Dans l'océan d'informations qui nous inonde ces jours-ci, retenons ce qu'écrivait une universitaire française nommée Sophie Pommier, auteure de l'excellent livre intitulé Égypte, l'envers du décor (La Découverte). Selon ce fin connaisseur de l'Égypte, l'armée égyptienne, dont sont issus tous les présidents égyptiens depuis le renversement du roi Farouk par «les officiers libres», cherchait depuis longtemps une façon d'assurer la succession de Moubarak. Elle voulait à tout prix éviter que le raïs mette son fils, Gamal Moubarak, sur le trône. Avec sa bande de jeunes réformateurs, les «Gamal Boys», il était soupçonné de ne pas pouvoir «tenir» le pays sur le plan de la sécurité et de vouloir mettre en cause l'empire de la dixième armée du monde, qui contrôle des pans entiers de l'économie.
Paradoxe parmi d'autres, les soulèvements populaires venus de la Tunisie pourraient avoir fourni à l'armée égyptienne une occasion en or. Ils lui auront permis de maintenir sa mainmise sur le pays, tout en se débarrassant d'un successeur encombrant qui, malgré ses penchants monarchistes, affichait sa volonté de libéraliser l'économie et de démocratiser le pays. On saisit dès lors mieux pourquoi les caciques de l'armée se sont si vite affichés du côté du peuple.
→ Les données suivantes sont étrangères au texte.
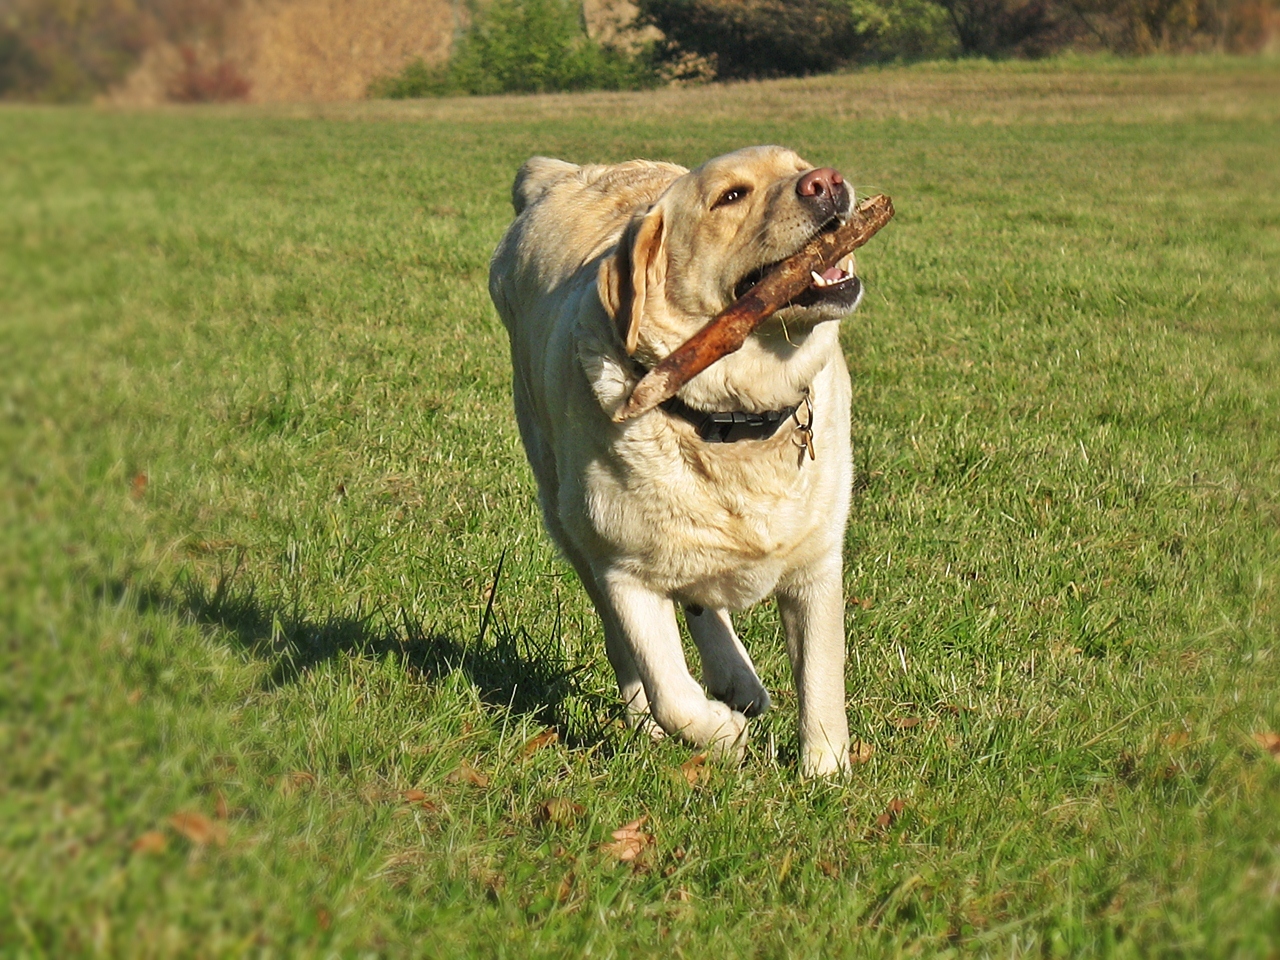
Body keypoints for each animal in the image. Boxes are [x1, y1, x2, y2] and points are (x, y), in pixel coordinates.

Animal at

Cela aide aussi à comprendre la neutralité de façade affichée par l'armée. Rien ne pouvait mieux servir ses intérêts que les affrontements entre opposants et partisans de Moubarak qui se poursuivaient hier encore sur la place Tahrir. Déjà adulés par la population — même les Frères musulmans ont rendu hommage à la «grande armée égyptienne» —, les militaires ont maintenant toute la légitimité nécessaire pour rétablir l'ordre.
L'évolution récente du pays laisse aussi penser qu'on a tort d'opposer de façon trop manichéenne l'islamisme au régime en place. Malgré des périodes de répression des Frères musulmans, l'islam est partout en Égypte. Jusque dans sa Constitution. Moubarak lui-même n'a cessé de l'instrumentaliser. C'est lui qui a autorisé les Frères musulmans à investir les syndicats et les organisations populaires à mesure que l'État se retirait de ces secteurs. À l'approche des échéances électorales, il faisait régulièrement des concessions à la censure islamiste. Le gouvernement a donc lui aussi participé à sa façon à la réislamisation en cours en Égypte depuis deux décennies.
Cet islamisme est par ailleurs inséparable des formes arrogantes que prend souvent la mondialisation dans les pays arabes. Il suffit d'en avoir visité quelques-uns pour constater comment l'envahissement de la culture de masse anglo-saxonne met l'identité de ces pays à rude épreuve. Qu'on pense par exemple à l'omniprésence de l'anglais dans l'éducation supérieure. Au Caire, les meilleures universités sont allemandes, françaises, mais d'abord américaines. Même le Canada subventionne dans ces pays des universités anglophones qui forment des élites mondialisées prêtes à travailler à l'ONU, mais sans ancrage réel dans le pays. Mohamed el-Baradei en est un bel exemple. On cherche encore le pays arabe qui aurait trouvé le moyen terme permettant, entre l'intégrisme et l'insolence de la culture de masse importée, de donner une forme acceptable à la mondialisation.